2. He got me standing
After months of false starts, and many hours spent in some contraption called a “standing frame”, I finally managed the whole “being upright” thing thanks to David. Being the younger sibling meant that I was alwaysinterested in what my older brother was up to and wanted to be at the centre of the action with him. One evening David had disappeared for a bath and I wanted to know where he was. The story goes that I crawled into the bathroom, looked around for him, heard his voice, grabbed the side of the bath and pulled myself up so that I could see David sitting naked in the bath…again, another surprise for that poor boy!





 

  
3. He helped me to walk

When I was young I had intensive physiotherapy courtesy of the NHS. I was visited regularly by a lovely physio and my parents engaged in a daily routine of exercises to help build my muscle strength and tone.

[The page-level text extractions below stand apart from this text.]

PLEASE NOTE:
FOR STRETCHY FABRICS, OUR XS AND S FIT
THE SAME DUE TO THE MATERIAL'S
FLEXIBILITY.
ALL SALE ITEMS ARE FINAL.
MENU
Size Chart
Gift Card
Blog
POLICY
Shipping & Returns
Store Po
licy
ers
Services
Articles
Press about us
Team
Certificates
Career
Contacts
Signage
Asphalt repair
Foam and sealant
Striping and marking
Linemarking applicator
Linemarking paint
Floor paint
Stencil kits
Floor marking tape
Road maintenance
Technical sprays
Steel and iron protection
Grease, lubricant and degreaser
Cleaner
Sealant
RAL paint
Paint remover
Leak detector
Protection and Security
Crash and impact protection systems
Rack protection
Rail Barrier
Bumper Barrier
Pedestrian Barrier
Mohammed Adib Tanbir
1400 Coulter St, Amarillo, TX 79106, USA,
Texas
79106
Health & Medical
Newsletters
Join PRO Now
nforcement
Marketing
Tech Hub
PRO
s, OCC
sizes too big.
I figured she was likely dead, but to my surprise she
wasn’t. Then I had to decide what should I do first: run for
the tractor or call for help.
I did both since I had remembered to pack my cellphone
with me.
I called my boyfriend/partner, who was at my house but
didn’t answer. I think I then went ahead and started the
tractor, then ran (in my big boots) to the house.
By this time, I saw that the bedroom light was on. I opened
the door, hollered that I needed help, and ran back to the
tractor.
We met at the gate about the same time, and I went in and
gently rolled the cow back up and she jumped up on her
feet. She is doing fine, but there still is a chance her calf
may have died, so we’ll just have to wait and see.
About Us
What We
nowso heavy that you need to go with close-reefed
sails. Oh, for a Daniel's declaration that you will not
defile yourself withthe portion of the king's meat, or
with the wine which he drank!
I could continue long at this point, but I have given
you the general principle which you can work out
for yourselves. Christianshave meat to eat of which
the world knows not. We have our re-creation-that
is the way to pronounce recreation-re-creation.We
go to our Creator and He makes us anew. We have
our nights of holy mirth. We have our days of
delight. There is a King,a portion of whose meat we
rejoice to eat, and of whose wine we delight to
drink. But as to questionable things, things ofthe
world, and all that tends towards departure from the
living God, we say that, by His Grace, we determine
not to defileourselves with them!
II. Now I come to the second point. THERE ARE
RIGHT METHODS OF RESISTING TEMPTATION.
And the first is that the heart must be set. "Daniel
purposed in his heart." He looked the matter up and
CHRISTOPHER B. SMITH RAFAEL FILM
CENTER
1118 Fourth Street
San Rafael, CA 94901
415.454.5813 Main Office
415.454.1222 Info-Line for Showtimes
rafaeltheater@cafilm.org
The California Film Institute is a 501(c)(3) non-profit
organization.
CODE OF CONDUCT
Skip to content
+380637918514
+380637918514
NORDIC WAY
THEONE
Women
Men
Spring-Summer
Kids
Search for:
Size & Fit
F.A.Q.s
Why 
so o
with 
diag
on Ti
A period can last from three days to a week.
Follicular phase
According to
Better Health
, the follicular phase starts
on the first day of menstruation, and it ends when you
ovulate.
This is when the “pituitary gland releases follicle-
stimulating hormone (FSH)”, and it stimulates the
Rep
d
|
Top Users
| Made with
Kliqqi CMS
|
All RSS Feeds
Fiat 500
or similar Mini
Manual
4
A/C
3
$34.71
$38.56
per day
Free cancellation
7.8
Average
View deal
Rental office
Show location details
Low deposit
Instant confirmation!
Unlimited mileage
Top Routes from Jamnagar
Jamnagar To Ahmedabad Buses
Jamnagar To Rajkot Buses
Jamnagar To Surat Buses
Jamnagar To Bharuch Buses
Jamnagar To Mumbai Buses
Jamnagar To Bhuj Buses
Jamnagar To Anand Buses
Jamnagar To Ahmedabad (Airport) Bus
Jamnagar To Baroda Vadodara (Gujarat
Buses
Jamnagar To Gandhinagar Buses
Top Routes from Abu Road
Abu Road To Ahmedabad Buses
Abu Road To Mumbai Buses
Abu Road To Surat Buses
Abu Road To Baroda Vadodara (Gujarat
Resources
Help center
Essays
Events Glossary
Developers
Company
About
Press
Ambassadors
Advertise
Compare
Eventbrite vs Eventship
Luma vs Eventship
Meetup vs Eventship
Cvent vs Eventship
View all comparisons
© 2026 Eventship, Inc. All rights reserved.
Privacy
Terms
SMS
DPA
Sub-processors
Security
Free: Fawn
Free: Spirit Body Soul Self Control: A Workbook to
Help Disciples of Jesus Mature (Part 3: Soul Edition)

In one physio session, when I was around 3 ½, I decided that enough was enough and it was time to try this walking malarkey. This of course was a great result for me and my family, especially as medics had suggested that this might not be possible for me.  The ever-helpful David was, of course, determined to aid my mission to be vertical. He assisted me by acting as ballast in my toy brick truck which I used to lean on to give me support as I tottered around. Here I am trying his seat out for size!




 


4. He turns up willingly in times of need providing hugs, brotherly advice and of course – food!

David will call me up on things if I’m being silly, often telling me to “man up” and get on with it but is always one of the first to give me a cuddle when things have been really bad. Whenever I need him he is there and will move heaven and earth to support me.

In my final year at university I developed sepsis and was admitted to hospital as an emergency. I felt incredibly unwell and with my parents over 130 miles away in Norfolk, it was down to David to swoop in and save the day. Being the social butterfly that he is, his response, when I rang him at around 8.00pm on a Saturday to tell him I was in A&E’s Resus, was “Oh crap, do you need me to stop drinking?” Knowing that he was potentially going to be called in to swoop to my rescue, he finished his pint and remained on standby to hear what the next steps were. I was admitted to the ward later that evening and David was stood down until the following morning when he arrived at the hospital with chocolate buttons, diet coke and catheters – the essentials! What a legend. 

 

Lesson #12 of life with Emily: Brothers aren’t all bad! 

Ladies and gentlemen, raise your glasses to our unsung heroes!